The Pound to Japanese Yen exchange rat (GBP/JPY) is currently trading just below the five-year high of 169.14 that it struck at the beginning of last week.
Late last night it was reported that the Japanese economy expanded by just 0.3% between July and September, which marked a negative revision to the initial estimate of 0.4%. On an annual basis Japanese GDP grew by 1.1% in the third quarter, compared to forecasts of 1.6%.
The Yen weakened in response to the data as traders digested the possibility that the Bank of Japan may look to ease monetary policy further in the future to ensure that Japanese growth continues to accelerate.
Over the past 12 months the GBP/JPY has appreciated by over 30 cents in response to the BoJ’s expansive quantitative easing scheme, which involves around $70 billion of asset purchases per month in attempt to boost economic growth and drag the country out of a stagflationary spiral that lasted for over a decade.

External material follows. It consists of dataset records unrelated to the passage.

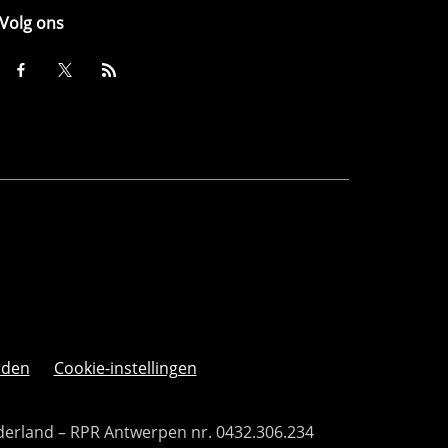
Volg ons
rden
Cookie-instellingen
derland – RPR Antwerpen nr. 0432.306.234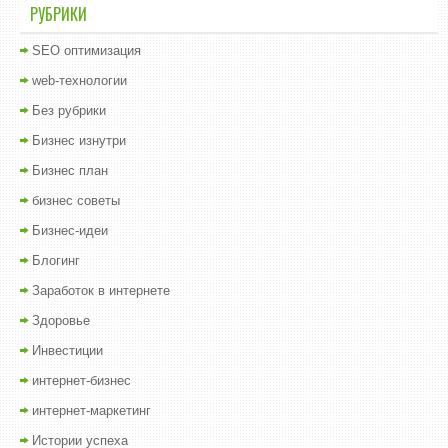
РУБРИКИ
SEO оптимизация
web-технологии
Без рубрики
Бизнес изнутри
Бизнес план
бизнес советы
Бизнес-идеи
Блогинг
Заработок в интернете
Здоровье
Инвестиции
интернет-бизнес
интернет-маркетинг
Истории успеха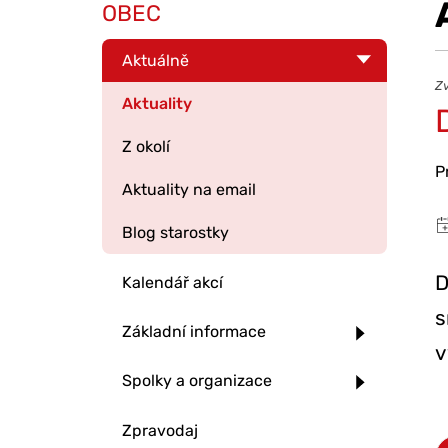
OBEC
Aktuálně
Zv
Aktuality
Z okolí
P
Aktuality na email
Blog starostky
D
Kalendář akcí
s
Základní informace
v
Spolky a organizace
Zpravodaj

The idea is that asset purchases will make safe haven Japanese government bonds (JGBs) less profitable and therefore less appealing to traders, which subsequently will drive investors into the real economy and help foster stronger economic growth. Additionally, the quantitative easing scheme adds to the money supply, which weakens the value of the Yen, spurs inflation and makes Japanese exports more attractive to foreign buyers.
So far the scheme has had the desired effect with Q1 growth coming in at 1.0% and Q2 GDP printing at 0.9% – the fastest output acceleration among the G7 nations in the first half of the year. The stimulus package has also helped bring CPI inflation up to a 5-year high of 1.1%.
However, with growth decelerating to just 0.3% in the third quarter, there is a growing chorus of dark mutterings among financial traders speculating that the Japanese Central Bank may unleash another bout of QE in 2014 to help maintain growth in the domestic economy, which incidentally is the third largest in the world.
Considering the unprecedented size of the BoJ’s current stimulus programme (in terms of bond purchases compared to GDP) it could be difficult to raise the asset purchasing target. Instead, analysts propose that policymakers may choose to increase the quality of the scheme by taking up more risk, rather than upping the quantity with additional purchases.
In contrast to Japan, British growth has accelerated throughout the year, growing from 0.4% in Q1 to 0.8% in Q3 thanks to a booming housing market, a baffling rise in consumer spending and a profound uptick in private sector output. This change in economic circumstances has also contributed to Sterling’s 30-cent gain against the Yen over the past year.